Computer and Software Support

The risks of doing an update

When you updating programs, firmware, or drivers, there is a possibility that it will cause a problem with another device, program or the install doesn't take correctly.

When a company puts an update on their website for you to update a device or software, it is usually because they discovered a flaw in their product or discovered a way to improve their product.

Updating the product may enhance or fix an issue, but it can cause other issues. When you install a program, it installs numerous files on the system. Majority of the files are shared by other programs on the computer. If program A and program B both use file A and program A updates file A to  a different version that program B is not aware of, program B may not know how to interpret it. If that is the case then you will have errors.

When a company writes an update for a file or driver, they try to make the update compatible with other devices or programs but there is too many devices and programs on the market for them to ensure it will work with everything.  Usually updating a device or program will not cause an issue but if the update does cause problems, the problem can be minor to a major issue.

If there is an issue after the install of the device, driver, or program, the possible fixes for the problem is as follows...

  1. Uninstalling the update through System restore, scanreg /restore, repair, or installing a backup.
  2. If you know what device the update is conflicting with (which is extremely difficult and most of the time not possible to figure out), you can try updating the device it is conflicting with.
  3. Contacting the company that provided the update and see if they have a solution.

INFORMATION SUPPLIED:
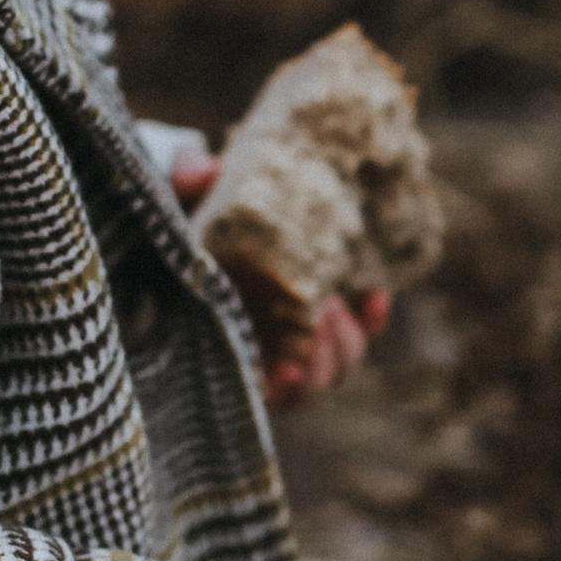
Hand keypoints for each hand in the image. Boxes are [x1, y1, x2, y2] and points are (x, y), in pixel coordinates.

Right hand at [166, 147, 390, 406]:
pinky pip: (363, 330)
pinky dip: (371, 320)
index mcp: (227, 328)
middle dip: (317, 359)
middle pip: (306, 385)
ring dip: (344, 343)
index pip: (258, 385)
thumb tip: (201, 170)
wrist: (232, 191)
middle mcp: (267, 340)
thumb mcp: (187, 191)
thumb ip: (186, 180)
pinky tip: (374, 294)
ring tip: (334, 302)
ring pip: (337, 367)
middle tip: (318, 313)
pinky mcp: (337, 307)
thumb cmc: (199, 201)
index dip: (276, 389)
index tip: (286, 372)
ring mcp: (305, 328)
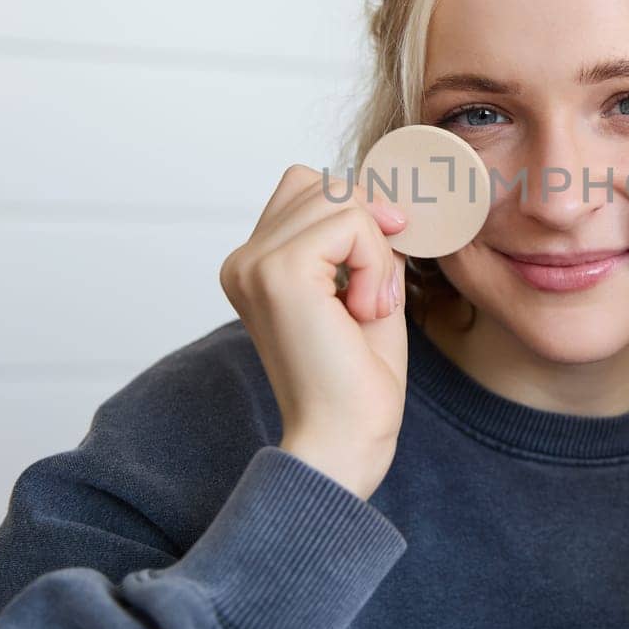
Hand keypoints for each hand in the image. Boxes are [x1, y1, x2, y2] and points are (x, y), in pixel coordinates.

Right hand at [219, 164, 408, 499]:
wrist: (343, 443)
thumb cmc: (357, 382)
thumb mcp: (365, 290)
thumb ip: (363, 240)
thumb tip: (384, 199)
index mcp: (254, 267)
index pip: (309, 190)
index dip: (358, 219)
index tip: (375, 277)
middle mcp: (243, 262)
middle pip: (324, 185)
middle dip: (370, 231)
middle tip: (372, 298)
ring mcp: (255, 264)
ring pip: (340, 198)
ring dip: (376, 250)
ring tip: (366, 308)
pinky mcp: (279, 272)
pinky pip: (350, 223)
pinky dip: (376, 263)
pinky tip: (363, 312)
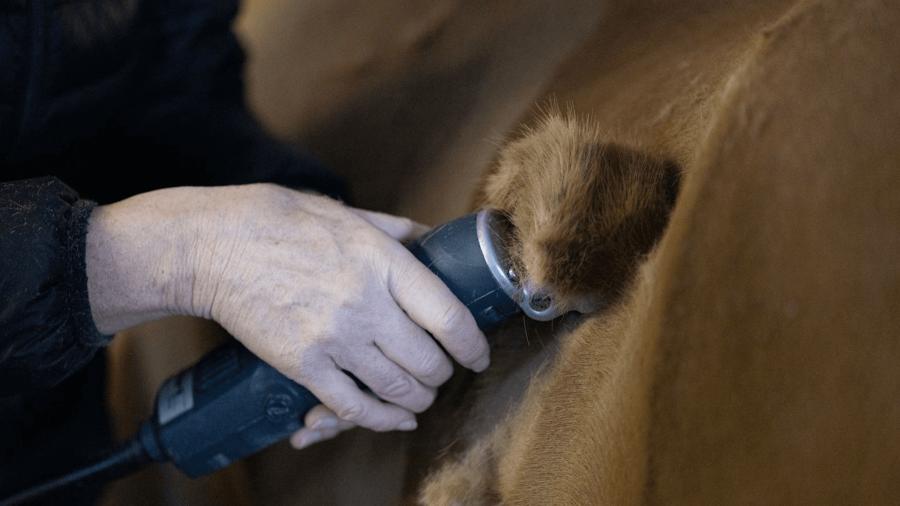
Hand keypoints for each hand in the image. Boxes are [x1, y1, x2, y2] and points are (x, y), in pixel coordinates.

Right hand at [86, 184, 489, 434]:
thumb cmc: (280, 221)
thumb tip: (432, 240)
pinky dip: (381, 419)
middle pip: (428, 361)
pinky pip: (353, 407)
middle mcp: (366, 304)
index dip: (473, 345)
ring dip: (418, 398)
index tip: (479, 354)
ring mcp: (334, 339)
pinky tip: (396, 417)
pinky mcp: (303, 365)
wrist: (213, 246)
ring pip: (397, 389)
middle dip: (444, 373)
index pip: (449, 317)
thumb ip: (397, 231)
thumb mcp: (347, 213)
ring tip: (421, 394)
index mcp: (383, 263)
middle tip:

SET OF TASKS:
1. In the text on the risks of updating, why does a company usually post an update on its website?
2. Go on with the text about the risks of doing an update, starting after its last sentence.

RESULTS BY TASK:
1. It has usually found a flaw in its product or a way to improve it.

2.
  4. Erasing and reinstalling the Operating System (such as Windows XP for example) This is a drastic action and should only be done as a last step. Notice. This procedure will erase everything on the hard drive. You will have to save any files you don't want to loose to a floppy, CD or other device besides hard drive.

Some updates are not reversible, such as updating the firmware of a device. Firmware is information built into a device and designed to be permanent. The device may allow the information to be upgraded but not downgraded.  Also some updates can not be fixed by simple restore and my require a reinstall of the operating system.

In general, if the update is listed as a critical then you should install them because the manufacture has determined that it is vital for either security or the operation of the product. Even the critical updates can cause an issue. In general the critical updates will not cause problems but due to the numerous variations of software and devices on the market, there is no way to garauntee that you won't have a problem. You as the end user (the one that owns or uses the system, are responsible for the status of the system. ) The manufacturer, company, UpgradeNRepair, or business is not responsible for any problems that arise from using the update. Use the file at your own risk.

If you decide to install the update, it will be a good policy to do the following..

  1. Backup important files that you don't want to loose (This is something you should do often anyways)
  2. Before doing the update, create a restore point in windows in case something goes wrong. (Don't put 100% faith in the restore feature. It doesn't always work. When it works you are up and running but if it doesn't then you have to look at other options)
  3. Make sure all unnecessary equipment is disconnected (such as printers, scanners, external modems, DSL or cable, cameras, PDAs or other devices that are not needed to operate system is disconnected)
  4. If you are installing more than one update, or program, reboot the computer in between each install. (even if the update doesn't request you to reboot)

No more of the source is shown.